Interview : « Nous sommes laissés pour compte », se plaint Martin Ferdinand Gomou, pompiste

1 week ago
LES CHIMPANZÉS DE BOSSOU -GUINEE

Le chef de piste de la station Star Oil d’Enco, près de 30 ans de service, confie à notre rédaction les risques qu’encourent les pompistes.

Le Lynx : Parlez-nous de votre parcours

Martin Ferdinand Gomou : J’ai fait la mécanique automobile en Côte d’Ivoire. À mon retour en Guinée, j’ai postulé pour un stage d’un mois à Elf qui m’a retenu et m’a formé. Depuis 1995, j’effectue le métier de pompiste, d’abord avec Elf et quand Elf et Total ont fusionné, je suis resté avec Total pendant longtemps avant de continuer avec Star Oil. J’ai effectué depuis 1995 tous les secteurs de métier de pompiste : entretien, réparation de voitures, distribution du carburant à la pompe. 

Votre travail vous expose à la pollution des engins, au contact permanent avec le gaz. Rien de bon pour la santé.  

Il y a beaucoup de risques sanitaires. Tout le monde sait que nous vendons un produit gazeux, donc toxique. Nous courons aussi des risques sanitaires liés à la pollution des engins roulants. Si par inattention on touche les produits, il y a des effets. Cela nous donnerait des maladies. Il y a en premier lieu les maladies pulmonaires. On aspire tout le temps le gaz, ce qui cause des problèmes cardiaques. Se tenir debout tout le temps a des effets sur le dos. Après une journée au boulot, on utilise de l’eau chaude pour le bain, sinon nos pieds enflent. Nous avons également des problèmes d’yeux qui sont des conséquences non seulement du gaz, mais également du papier qu’on utilise. Enfin, notre teint se détériore tout le temps.

Avez-vous contracté une de ces maladies ?

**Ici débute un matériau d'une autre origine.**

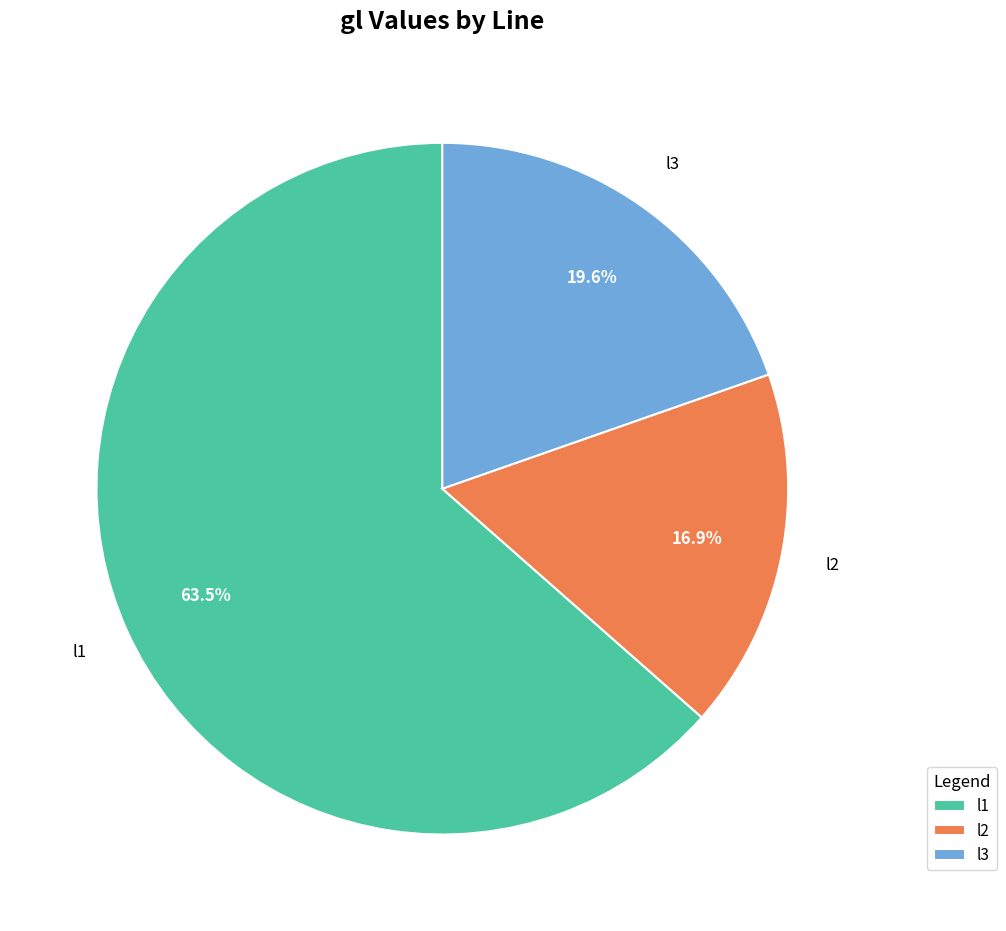

To the nearest percent, what portion does l2 represent?

17%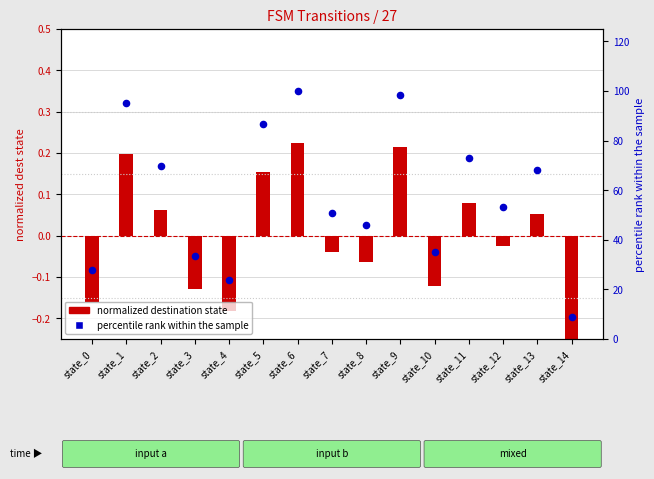

Is the value of normalized destination state at state_14 greater than the value of percentile rank within sample at state_11?

No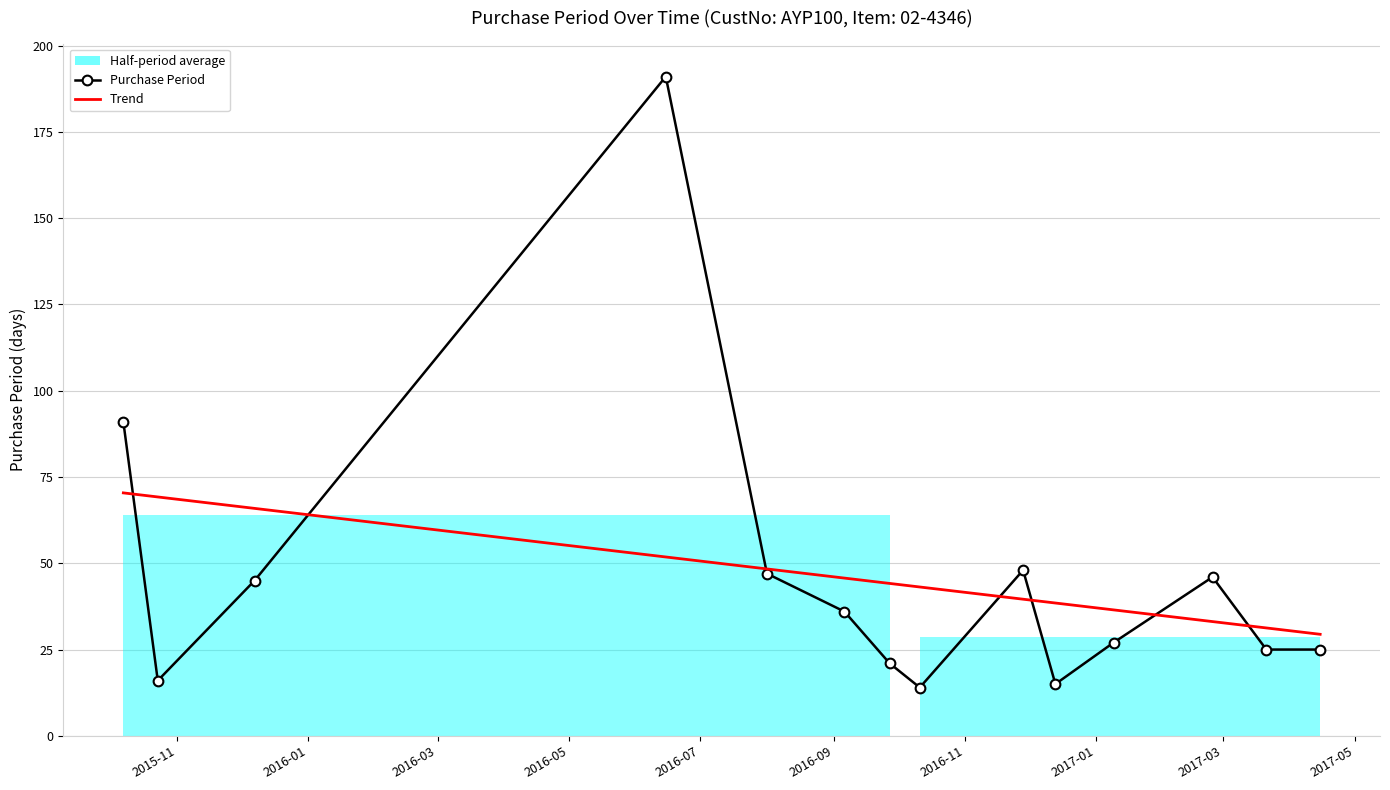

How many lines are shown in the chart?

2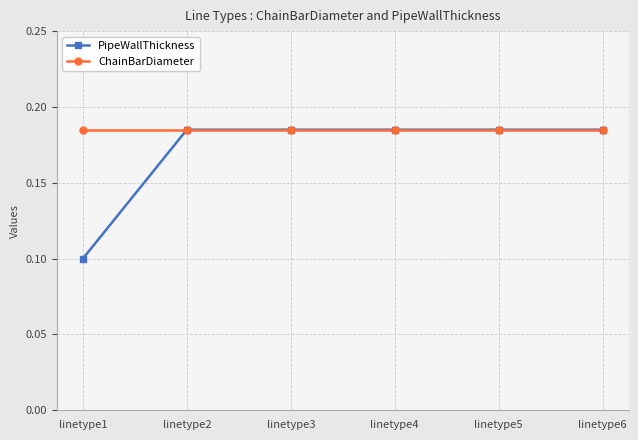

Which series has the largest total across all categories?

ChainBarDiameter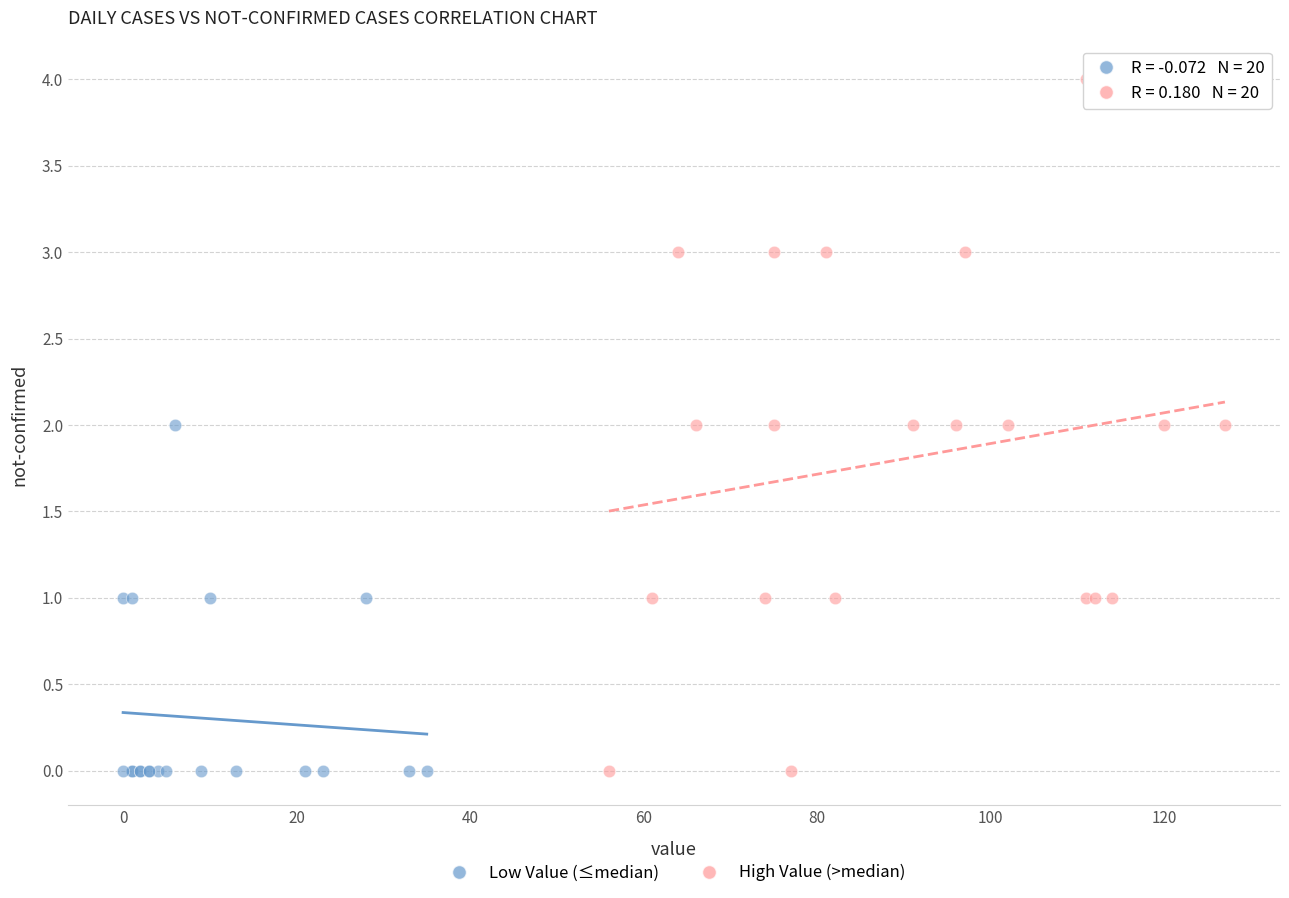

Which series has the largest Y range (max minus min)?

High Value (>median)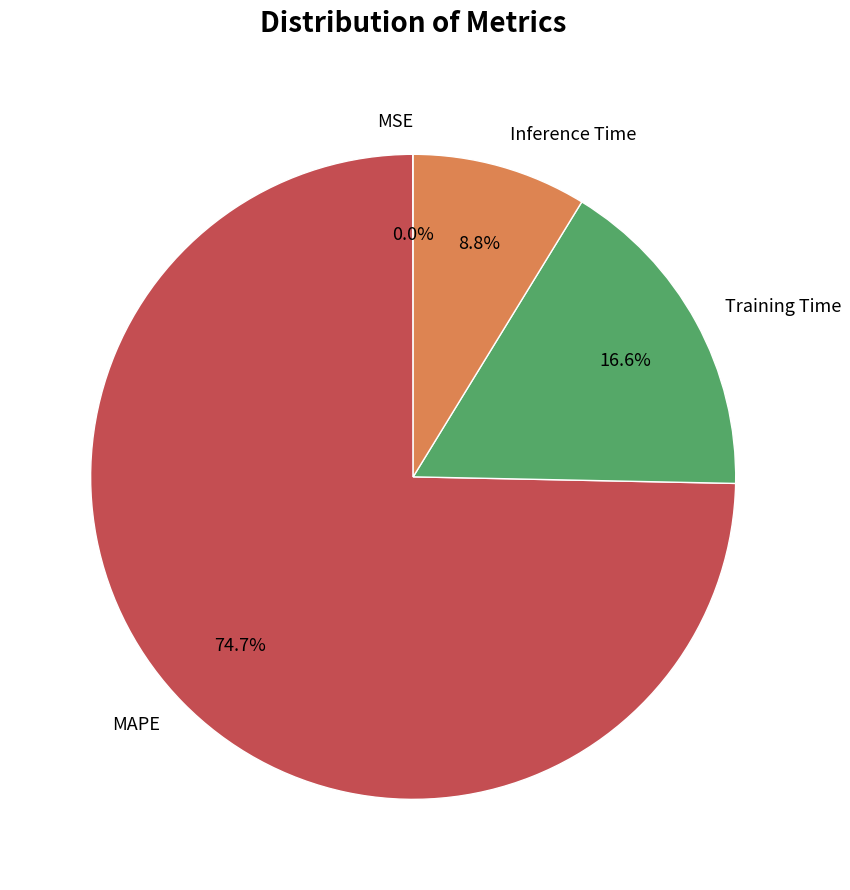

What portion of the pie excludes Training Time?

83.4%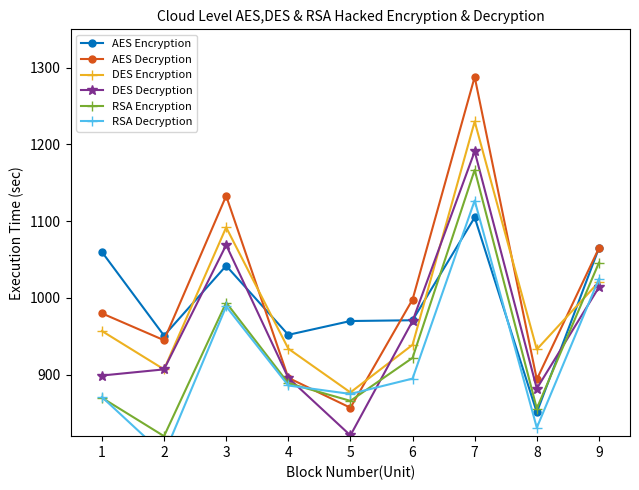

The AES Encryption series shows 1042 at 3. True or false?

True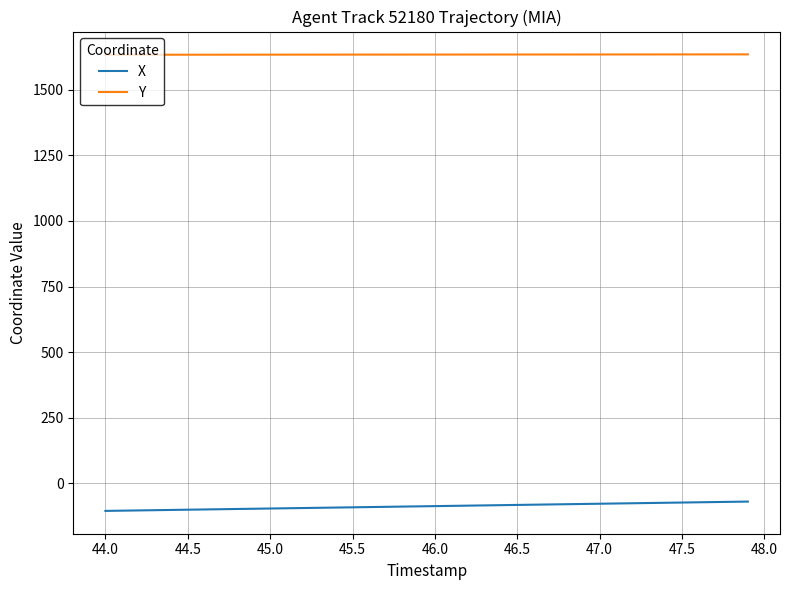

At how many categories does at least one series exceed 1560?

40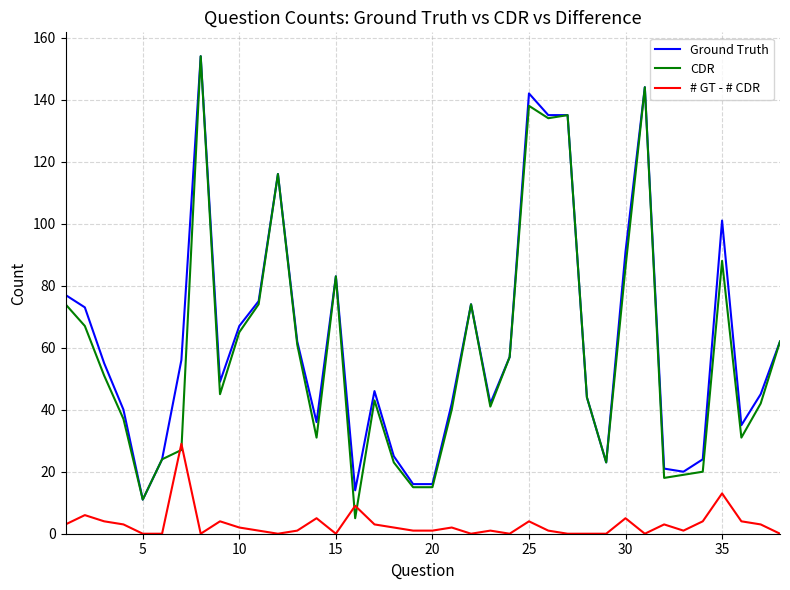

What is the greatest value displayed?

154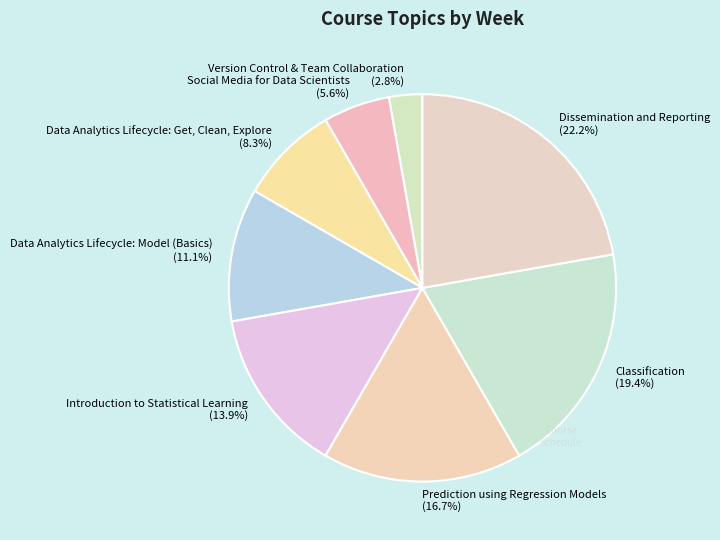

What percentage is the Introduction to Statistical Learning slice, to the nearest percent?

14%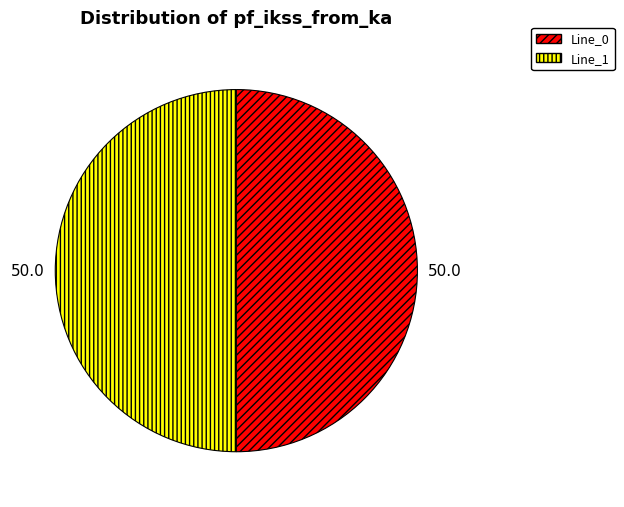

Count the number of slices in the pie.

2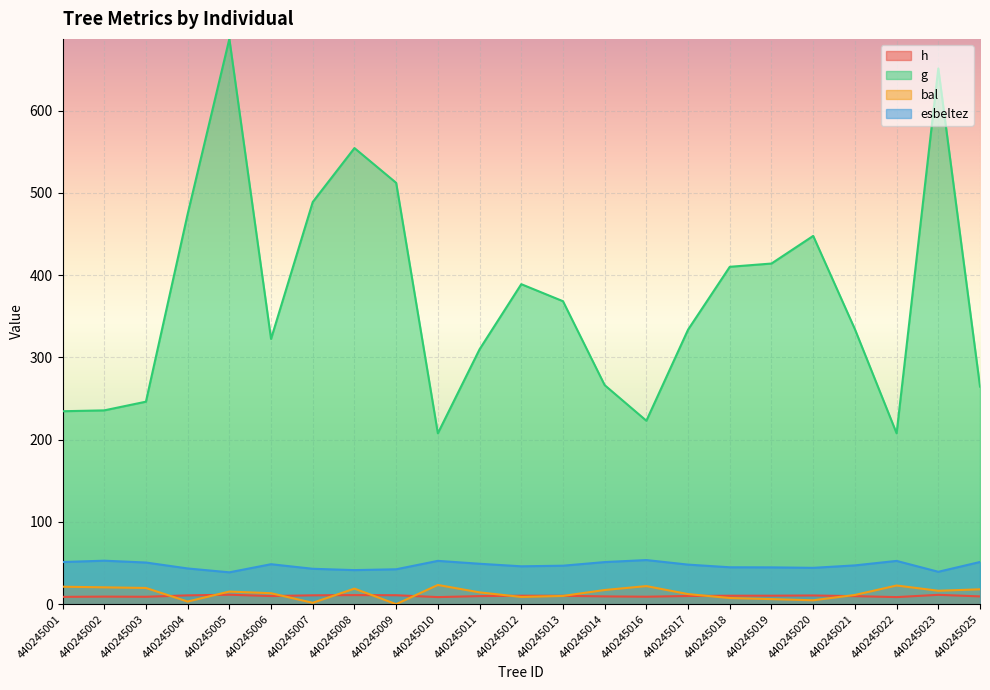

How many data points in bal are above 14?

12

J’aides fréquents maux de ventre. Je tousse. Je ne puis vous raconter tout ce que les médecins disent, mais sachez que j’ai développé beaucoup de maladies dues à mon travail. Par exemple, je traîne une bronchite depuis des années.  

Les agents et marqueteurs sont au courant de ces risques ?  

Ils nous en parlent lors de nos formations. Tout est mentionné, même dans les manifestes avec lesquels nous travaillons. C’est écrit et tout le monde est conscient que nous travaillons avec des produits toxiques. Les risques sanitaires sont élevés.

Ils ont quand-même des obligations envers vous ?

Normalement, ils doivent nous fournir deux tenues, deux paires de sécurité et des masques tous les six mois. Par ailleurs, ils doivent nous approvisionner en lait quotidiennement, pour minimiser les conséquences de la pollution dégagée par les engins et éviter les maladies pulmonaires très graves. Avec les produits toxiques, il faut purifier tout le temps le cœur.

Les patrons remplissent-ils ces obligations ?

Non. La tenue est perçue comme une obligation d’image par eux. Parce que cela rend particulier et distinctif le travailleur. À Total par exemple, on obtenait les tenues comme indiqué. Mais à Star Oil, cela fait défaut. Je ne peux vous dire combien de fois, mais deux tenues par semestre n’ont jamais été respectées. Pour ce qui est du lait, pendant mes 28 ans de service, je n’en ai jamais reçu.

Avez-vous où vous plaindre ?

Je ne sais pas, mais il faut que l’État essaye de voir cet aspect. Nous sommes des travailleurs acharnés qui font un métier très important dans la société. Si nos mesures de sécurité ne sont pas respectées, l’État doit contraindre les gérants à réunir le minimum de conditions de travail. Surtout que nos salaires ne couvrent pas nos soins.  Le salaire initial d’un pompiste dans une station de service est de 700 000 GNF. Il nous a fallu battre le pavé pour l’obtenir. Il y a quelques années, on était payé à 500 000 GNF. Cela ne peut même pas couvrir nos charges familiales, à plus forte raison les soins médicaux.

Votre syndicat fait quoi pour faire respecter vos droits ?

Avant, notre syndicat était fort et les travailleurs s’y reconnaissaient. Mais, depuis 2021, il n’y a pas de réunion entre les travailleurs. Cela est intervenu après plusieurs faux pas du bureau en place d’alors. Actuellement, nous sommes laissés pour compte. Pas de syndicats. Aucun service public pour s’intéresser à nos difficultés. C’est la triste réalité.